Paddling a kayak from California to Hawaii is not impossible. It has been done.
Adventure athlete Wave Vidmar appeared ready to begin his attempt at his two-month, 3,100-mile journey Sunday morning from Bodega Bay.
But the NYT’s Tom Sims — who penned a cool piece on the 48-year-old Vidmar in June — tweeted the adventurer’s expected Sunday departure had been delayed for a rather non-adventurous reason:
Wave Vidmar, the solo kayaker, was to launch from California to Hawaii on Sunday morning but stomach issue delayed him http://t.co/SyhMUfUR
— Tom Sims (@TomSims_Athlete) August 6, 2012
Presuming a settled-down stomach and an imminent departure, Vidmar will aim for the Hawaiian islands in a tech-laden, super-sophisticated double kayak. His is only the second try on a supremely short list of attempted Pacific paddlers.

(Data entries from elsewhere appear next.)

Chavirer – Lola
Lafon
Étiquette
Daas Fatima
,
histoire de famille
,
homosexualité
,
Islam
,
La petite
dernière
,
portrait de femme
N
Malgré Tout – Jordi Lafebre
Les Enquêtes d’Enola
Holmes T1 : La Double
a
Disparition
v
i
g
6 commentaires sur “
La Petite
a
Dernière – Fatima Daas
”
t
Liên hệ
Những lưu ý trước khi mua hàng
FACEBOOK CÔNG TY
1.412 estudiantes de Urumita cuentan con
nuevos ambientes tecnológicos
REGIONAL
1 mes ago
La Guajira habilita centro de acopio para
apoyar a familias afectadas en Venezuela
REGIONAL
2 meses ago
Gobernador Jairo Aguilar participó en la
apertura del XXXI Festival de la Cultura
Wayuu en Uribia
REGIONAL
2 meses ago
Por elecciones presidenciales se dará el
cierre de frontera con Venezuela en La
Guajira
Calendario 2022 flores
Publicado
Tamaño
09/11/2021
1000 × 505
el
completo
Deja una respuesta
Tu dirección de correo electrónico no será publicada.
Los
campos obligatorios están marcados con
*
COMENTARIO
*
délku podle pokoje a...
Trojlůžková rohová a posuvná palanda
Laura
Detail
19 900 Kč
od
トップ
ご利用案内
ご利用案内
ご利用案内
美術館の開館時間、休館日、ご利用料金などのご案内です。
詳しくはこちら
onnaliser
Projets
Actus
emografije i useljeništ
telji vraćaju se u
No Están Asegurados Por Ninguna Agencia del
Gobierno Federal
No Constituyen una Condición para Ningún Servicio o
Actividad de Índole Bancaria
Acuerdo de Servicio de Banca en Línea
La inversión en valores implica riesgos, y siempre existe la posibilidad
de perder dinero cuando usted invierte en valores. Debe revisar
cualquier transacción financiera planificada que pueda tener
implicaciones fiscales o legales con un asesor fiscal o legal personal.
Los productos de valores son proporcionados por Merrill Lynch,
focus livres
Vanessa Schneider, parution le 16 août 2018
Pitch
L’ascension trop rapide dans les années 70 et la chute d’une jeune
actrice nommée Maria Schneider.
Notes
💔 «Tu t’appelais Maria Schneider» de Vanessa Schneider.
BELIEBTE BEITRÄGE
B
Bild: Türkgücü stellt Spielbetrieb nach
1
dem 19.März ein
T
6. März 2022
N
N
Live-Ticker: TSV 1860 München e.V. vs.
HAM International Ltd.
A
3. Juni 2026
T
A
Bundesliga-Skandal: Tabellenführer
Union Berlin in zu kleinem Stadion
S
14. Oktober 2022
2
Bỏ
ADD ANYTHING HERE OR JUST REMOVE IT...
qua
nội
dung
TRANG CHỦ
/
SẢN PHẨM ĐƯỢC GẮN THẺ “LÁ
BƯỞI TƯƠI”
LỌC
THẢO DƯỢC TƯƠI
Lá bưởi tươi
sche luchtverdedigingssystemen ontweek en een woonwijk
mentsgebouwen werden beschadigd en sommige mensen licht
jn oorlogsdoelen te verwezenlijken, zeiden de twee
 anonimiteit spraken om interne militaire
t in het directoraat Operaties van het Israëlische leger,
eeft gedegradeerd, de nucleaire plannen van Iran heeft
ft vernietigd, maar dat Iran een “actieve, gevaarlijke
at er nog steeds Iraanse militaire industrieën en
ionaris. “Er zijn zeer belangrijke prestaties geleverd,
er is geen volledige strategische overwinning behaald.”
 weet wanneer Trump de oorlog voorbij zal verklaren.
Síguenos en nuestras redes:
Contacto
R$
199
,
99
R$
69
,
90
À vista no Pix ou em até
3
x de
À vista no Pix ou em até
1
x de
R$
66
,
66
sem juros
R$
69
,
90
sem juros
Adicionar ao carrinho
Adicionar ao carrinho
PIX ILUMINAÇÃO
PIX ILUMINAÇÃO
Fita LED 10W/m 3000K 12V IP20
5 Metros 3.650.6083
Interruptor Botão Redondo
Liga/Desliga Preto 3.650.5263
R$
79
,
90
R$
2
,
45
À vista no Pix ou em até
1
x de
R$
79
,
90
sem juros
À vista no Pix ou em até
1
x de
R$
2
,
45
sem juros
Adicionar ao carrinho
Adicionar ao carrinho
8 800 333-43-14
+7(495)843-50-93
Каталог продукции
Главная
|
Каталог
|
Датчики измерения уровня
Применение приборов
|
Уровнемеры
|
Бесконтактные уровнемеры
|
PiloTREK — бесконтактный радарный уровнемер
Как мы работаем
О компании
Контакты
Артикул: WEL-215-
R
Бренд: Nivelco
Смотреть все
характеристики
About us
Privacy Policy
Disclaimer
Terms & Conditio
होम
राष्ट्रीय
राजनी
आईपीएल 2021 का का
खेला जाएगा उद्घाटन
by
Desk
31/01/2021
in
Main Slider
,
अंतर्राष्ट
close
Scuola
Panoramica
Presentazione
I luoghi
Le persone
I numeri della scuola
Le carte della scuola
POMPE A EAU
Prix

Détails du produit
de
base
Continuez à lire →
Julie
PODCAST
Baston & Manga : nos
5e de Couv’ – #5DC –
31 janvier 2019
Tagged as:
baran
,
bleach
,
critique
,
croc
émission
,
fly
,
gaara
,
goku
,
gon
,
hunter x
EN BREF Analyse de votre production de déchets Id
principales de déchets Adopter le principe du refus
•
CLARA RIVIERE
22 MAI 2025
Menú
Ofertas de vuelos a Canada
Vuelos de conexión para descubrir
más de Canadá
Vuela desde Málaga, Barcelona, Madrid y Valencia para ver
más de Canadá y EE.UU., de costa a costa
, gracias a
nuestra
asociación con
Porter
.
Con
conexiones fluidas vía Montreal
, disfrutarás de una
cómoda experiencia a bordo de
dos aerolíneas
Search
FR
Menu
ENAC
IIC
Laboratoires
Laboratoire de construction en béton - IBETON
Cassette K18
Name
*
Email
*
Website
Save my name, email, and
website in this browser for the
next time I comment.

The only solo kayaker to try or complete the California-to-Hawaii journey was Ed Gillet in 1997.
The NYT’s Sims reported the reclusive Gillet was not receptive to attempts by Vidmar to learn directly from the one man who has completed — or attempted — to paddle from California to Hawaii.
Gillet may have not helped Vidmar directly, but his existing harrowing online accounts would give pause to any ordinary human contemplating such a trip:
“The cold wind was relentless. When I poked my head out in the mornings I screamed into the wind, “I don’t want to die!” I felt as exposed and as stressed as I had on long rock climbs. I relied on my skill and equipment for survival — even a small mistake could prove fatal.”
Another month or so into his 63-day journey, Gillet told Canoe & Kayak Magazine he hit the Pacific trade winds, the best part of his trip:
“The weather was warm, the wind blew constantly at 20 knots, the sea was a frothy royal blue, and I had a school of mahi-mahi traveling with me — they hung under my boat at night and swam along with me all day, like a pack of friendly dogs.”
In his accounts, Gillet describes facing psychological turmoil on the trip, though he believes it may been exacerbated or brought on by medication he received.
Vidmar plans to complete his 3,100 mile journey in 45 to 65 days, eating 5,500 calories a day to sustain an eight-hour paddling schedule.
Outfitter and sponsor Seaward Kayaks have customized one of their Passat G3 kayaks just for the trip. Designers have reinforced Vidmar’s vessel with carbon fiber and Kevlar, and removed internal panels for more space.
Even for someone like Vidmar — whose globe-spanning adventures would already fill several lifetimes — paddling from California to Hawaii is the challenge of a lifetime and a battle for survival.
For the 2012 attempt, Vidmar says he’s not worried about loneliness, sharks or keeping himself entertained out on the open seas. He does worry about tsunami debris from Japan, though, calling it his “biggest danger.”